The country moves away from having a majority of 'manual workers', has technology and automation that means we physically have to do less, and has cheap readily available highly calorific food everywhere.

And you're telling me this has nothing to do with it, and instead it's just a psychological condition that just so happens to have come into existence as the aforementioned changes to society occurred? Poppycock.

It's really this simple: we move less because we don't need to, and we eat more because it's easy to do so. The result is obvious.

I don't doubt that telling a fat person in denial that they're fat makes them feel bad about themselves, and that eating something makes them feel better for a brief period of time. But honestly they should, it's not healthy. I'm overweight, I acknowledge it's no-ones fault but my own, I would rather play piano than go to the gym, a lasagne is nicer than a salad, I sat in a car for 3 hours a day and then a desk for another 8. I'm under no illusion that this is a mental condition or that it's not down to a lack of willpower. I'm doing something about it because I'm worried about my health. I go to the gym, I try to eat better, I'm losing weight. It's that simple.
Excuses..
 
Food is a much more complex problem, I fear. For one there are likely to be lots of unintended consequences to legislation. Say you ban sugar or put a cap on it. Next thing you know, the market is flooded with products using Aspartame or corn syrup. Neither of which are all that great either..

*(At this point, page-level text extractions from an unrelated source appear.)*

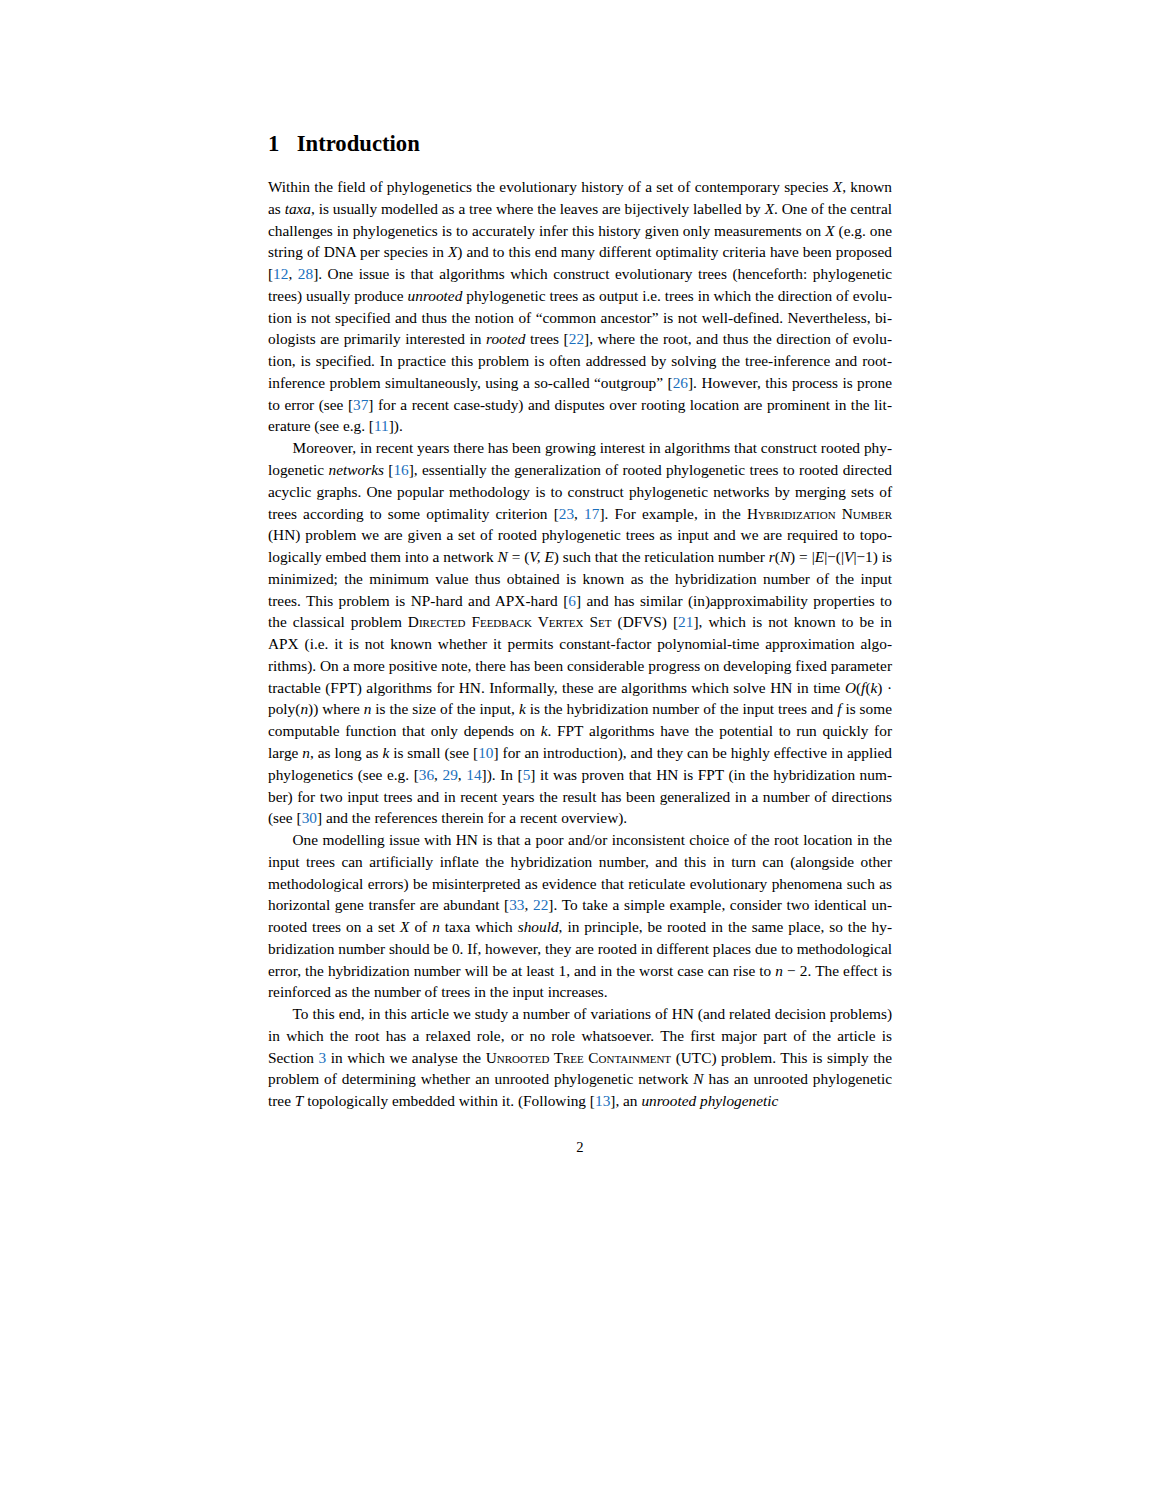1 Introduction
Within the field of phylogenetics the evolutionary history of a set of contemporary species X, known as taxa, is usually modelled as a tree where the leaves are bijectively labelled by X. One of the central challenges in phylogenetics is to accurately infer this history given only measurements on X (e.g. one string of DNA per species in X) and to this end many different optimality criteria have been proposed [12, 28]. One issue is that algorithms which construct evolutionary trees (henceforth: phylogenetic trees) usually produce unrooted phylogenetic trees as output i.e. trees in which the direction of evolution is not specified and thus the notion of “common ancestor” is not well-defined. Nevertheless, biologists are primarily interested in rooted trees [22], where the root, and thus the direction of evolution, is specified. In practice this problem is often addressed by solving the tree-inference and root-inference problem simultaneously, using a so-called “outgroup” [26]. However, this process is prone to error (see [37] for a recent case-study) and disputes over rooting location are prominent in the literature (see e.g. [11]).
Moreover, in recent years there has been growing interest in algorithms that construct rooted phylogenetic networks [16], essentially the generalization of rooted phylogenetic trees to rooted directed acyclic graphs. One popular methodology is to construct phylogenetic networks by merging sets of trees according to some optimality criterion [23, 17]. For example, in the Hybridization Number (HN) problem we are given a set of rooted phylogenetic trees as input and we are required to topologically embed them into a network N = (V, E) such that the reticulation number r(N) = |E|−(|V|−1) is minimized; the minimum value thus obtained is known as the hybridization number of the input trees. This problem is NP-hard and APX-hard [6] and has similar (in)approximability properties to the classical problem Directed Feedback Vertex Set (DFVS) [21], which is not known to be in APX (i.e. it is not known whether it permits constant-factor polynomial-time approximation algorithms). On a more positive note, there has been considerable progress on developing fixed parameter tractable (FPT) algorithms for HN. Informally, these are algorithms which solve HN in time O(f(k) · poly(n)) where n is the size of the input, k is the hybridization number of the input trees and f is some computable function that only depends on k. FPT algorithms have the potential to run quickly for large n, as long as k is small (see [10] for an introduction), and they can be highly effective in applied phylogenetics (see e.g. [36, 29, 14]). In [5] it was proven that HN is FPT (in the hybridization number) for two input trees and in recent years the result has been generalized in a number of directions (see [30] and the references therein for a recent overview).
One modelling issue with HN is that a poor and/or inconsistent choice of the root location in the input trees can artificially inflate the hybridization number, and this in turn can (alongside other methodological errors) be misinterpreted as evidence that reticulate evolutionary phenomena such as horizontal gene transfer are abundant [33, 22]. To take a simple example, consider two identical unrooted trees on a set X of n taxa which should, in principle, be rooted in the same place, so the hybridization number should be 0. If, however, they are rooted in different places due to methodological error, the hybridization number will be at least 1, and in the worst case can rise to n − 2. The effect is reinforced as the number of trees in the input increases.
To this end, in this article we study a number of variations of HN (and related decision problems) in which the root has a relaxed role, or no role whatsoever. The first major part of the article is Section 3 in which we analyse the Unrooted Tree Containment (UTC) problem. This is simply the problem of determining whether an unrooted phylogenetic network N has an unrooted phylogenetic tree T topologically embedded within it. (Following [13], an unrooted phylogenetic
2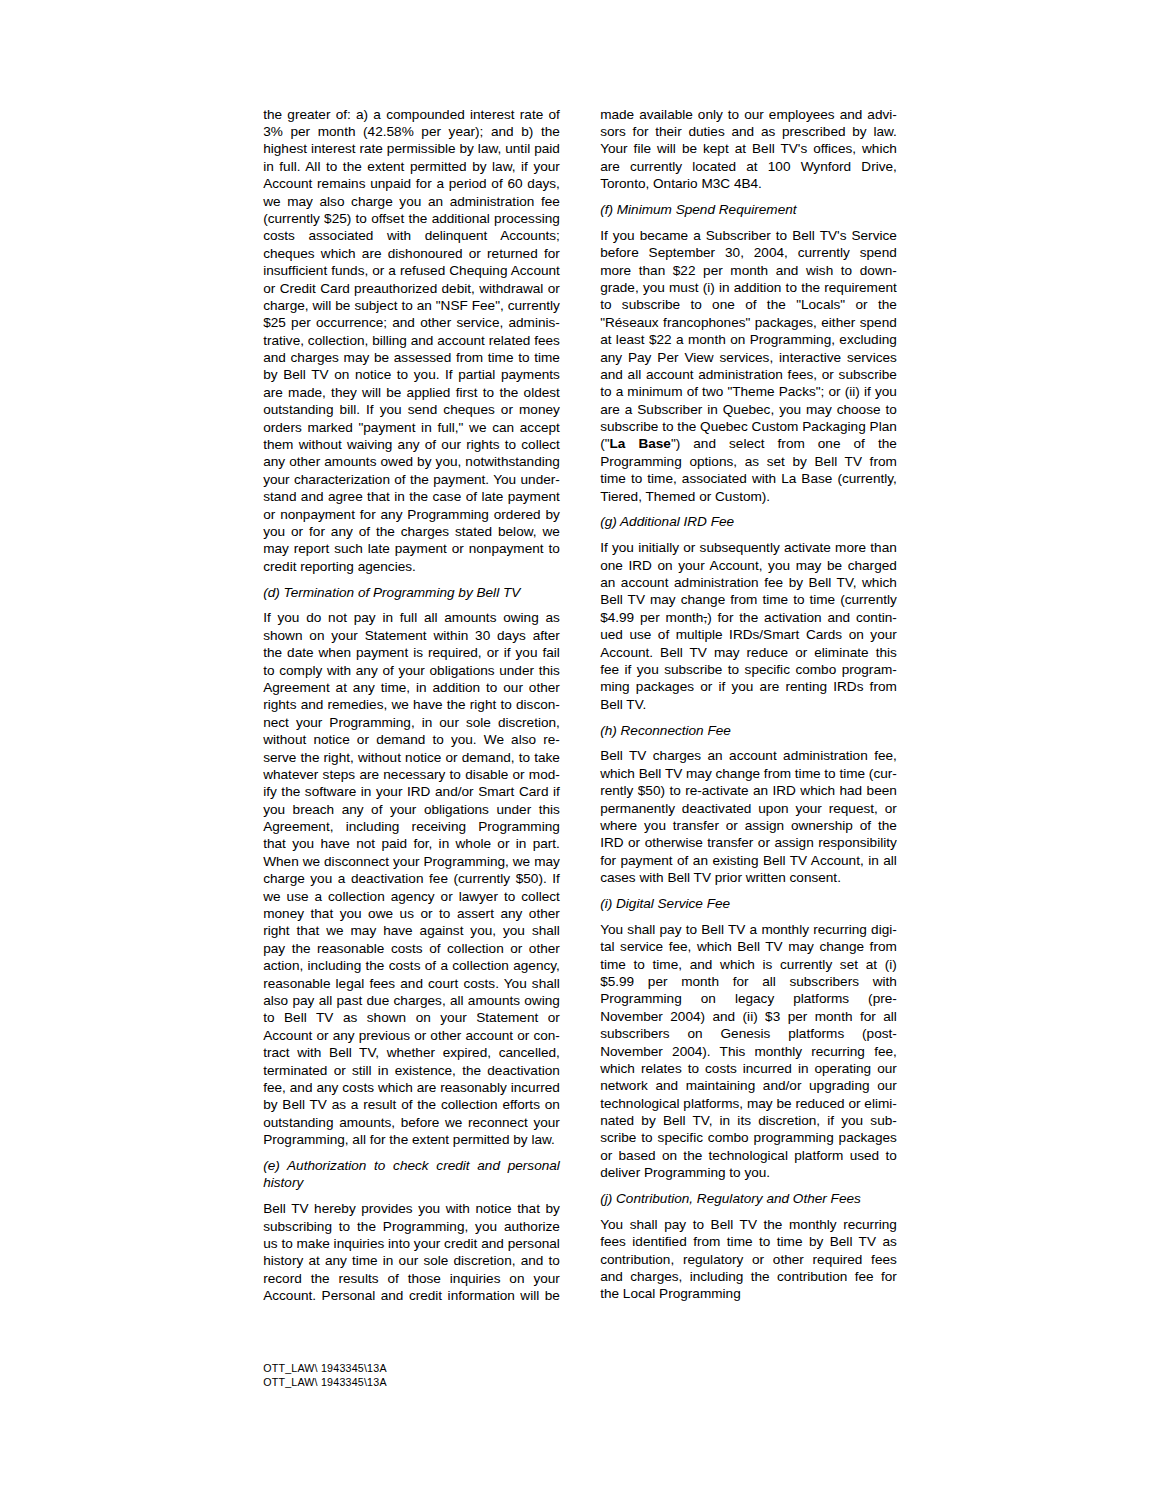the greater of: a) a compounded interest rate of 3% per month (42.58% per year); and b) the highest interest rate permissible by law, until paid in full. All to the extent permitted by law, if your Account remains unpaid for a period of 60 days, we may also charge you an administration fee (currently $25) to offset the additional processing costs associated with delinquent Accounts; cheques which are dishonoured or returned for insufficient funds, or a refused Chequing Account or Credit Card preauthorized debit, withdrawal or charge, will be subject to an "NSF Fee", currently $25 per occurrence; and other service, administrative, collection, billing and account related fees and charges may be assessed from time to time by Bell TV on notice to you. If partial payments are made, they will be applied first to the oldest outstanding bill. If you send cheques or money orders marked "payment in full," we can accept them without waiving any of our rights to collect any other amounts owed by you, notwithstanding your characterization of the payment. You understand and agree that in the case of late payment or nonpayment for any Programming ordered by you or for any of the charges stated below, we may report such late payment or nonpayment to credit reporting agencies.
(d) Termination of Programming by Bell TV
If you do not pay in full all amounts owing as shown on your Statement within 30 days after the date when payment is required, or if you fail to comply with any of your obligations under this Agreement at any time, in addition to our other rights and remedies, we have the right to disconnect your Programming, in our sole discretion, without notice or demand to you. We also reserve the right, without notice or demand, to take whatever steps are necessary to disable or modify the software in your IRD and/or Smart Card if you breach any of your obligations under this Agreement, including receiving Programming that you have not paid for, in whole or in part. When we disconnect your Programming, we may charge you a deactivation fee (currently $50). If we use a collection agency or lawyer to collect money that you owe us or to assert any other right that we may have against you, you shall pay the reasonable costs of collection or other action, including the costs of a collection agency, reasonable legal fees and court costs. You shall also pay all past due charges, all amounts owing to Bell TV as shown on your Statement or Account or any previous or other account or contract with Bell TV, whether expired, cancelled, terminated or still in existence, the deactivation fee, and any costs which are reasonably incurred by Bell TV as a result of the collection efforts on outstanding amounts, before we reconnect your Programming, all for the extent permitted by law.
(e) Authorization to check credit and personal history
Bell TV hereby provides you with notice that by subscribing to the Programming, you authorize us to make inquiries into your credit and personal history at any time in our sole discretion, and to record the results of those inquiries on your Account. Personal and credit information will be made available only to our employees and advisors for their duties and as prescribed by law. Your file will be kept at Bell TV's offices, which are currently located at 100 Wynford Drive, Toronto, Ontario M3C 4B4.
(f) Minimum Spend Requirement
If you became a Subscriber to Bell TV's Service before September 30, 2004, currently spend more than $22 per month and wish to downgrade, you must (i) in addition to the requirement to subscribe to one of the "Locals" or the "Réseaux francophones" packages, either spend at least $22 a month on Programming, excluding any Pay Per View services, interactive services and all account administration fees, or subscribe to a minimum of two "Theme Packs"; or (ii) if you are a Subscriber in Quebec, you may choose to subscribe to the Quebec Custom Packaging Plan ("La Base") and select from one of the Programming options, as set by Bell TV from time to time, associated with La Base (currently, Tiered, Themed or Custom).
(g) Additional IRD Fee
If you initially or subsequently activate more than one IRD on your Account, you may be charged an account administration fee by Bell TV, which Bell TV may change from time to time (currently $4.99 per month,) for the activation and continued use of multiple IRDs/Smart Cards on your Account. Bell TV may reduce or eliminate this fee if you subscribe to specific combo programming packages or if you are renting IRDs from Bell TV.
(h) Reconnection Fee
Bell TV charges an account administration fee, which Bell TV may change from time to time (currently $50) to re-activate an IRD which had been permanently deactivated upon your request, or where you transfer or assign ownership of the IRD or otherwise transfer or assign responsibility for payment of an existing Bell TV Account, in all cases with Bell TV prior written consent.
(i) Digital Service Fee
You shall pay to Bell TV a monthly recurring digital service fee, which Bell TV may change from time to time, and which is currently set at (i) $5.99 per month for all subscribers with Programming on legacy platforms (pre-November 2004) and (ii) $3 per month for all subscribers on Genesis platforms (post-November 2004). This monthly recurring fee, which relates to costs incurred in operating our network and maintaining and/or upgrading our technological platforms, may be reduced or eliminated by Bell TV, in its discretion, if you subscribe to specific combo programming packages or based on the technological platform used to deliver Programming to you.
(j) Contribution, Regulatory and Other Fees
You shall pay to Bell TV the monthly recurring fees identified from time to time by Bell TV as contribution, regulatory or other required fees and charges, including the contribution fee for the Local Programming
OTT_LAW\ 1943345\13A
OTT_LAW\ 1943345\13A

If they make the legislation correctly, then they wouldn't be able to hide behind using any version of glucose/sucrose/dextrose/etc-ose simple sugar family, so they couldn't you swap out for HFCS.

Companies might then be forced to find ways to use alternative sweeteners like stevia, erythritol, allulose, monkfruit, or even, shock-horror, synthetic ones like sucralose/aspartame which are all way-better/less-bad for most people than sugar.

Due to the sugar industry being so big and profit-generating, the healthier/less-bad sweetener options are priced so much higher. Kill the sugar industry, replace it the alternatives, and the price will come down. Probably never as cheap as sugar, but then that also means junky processed foods won't be dirt-cheap.

Companies rarely make changes unless if will generate profit for them, or they are forced to by the government. They will milk the status quo for as long as possible.
 
I have hyperthyroidism and it's a nightmare to keep weight off, literally have to starve myself sometimes in order not to balloon up. I can see quite easily how people in a similar situation end up putting weight on drastically.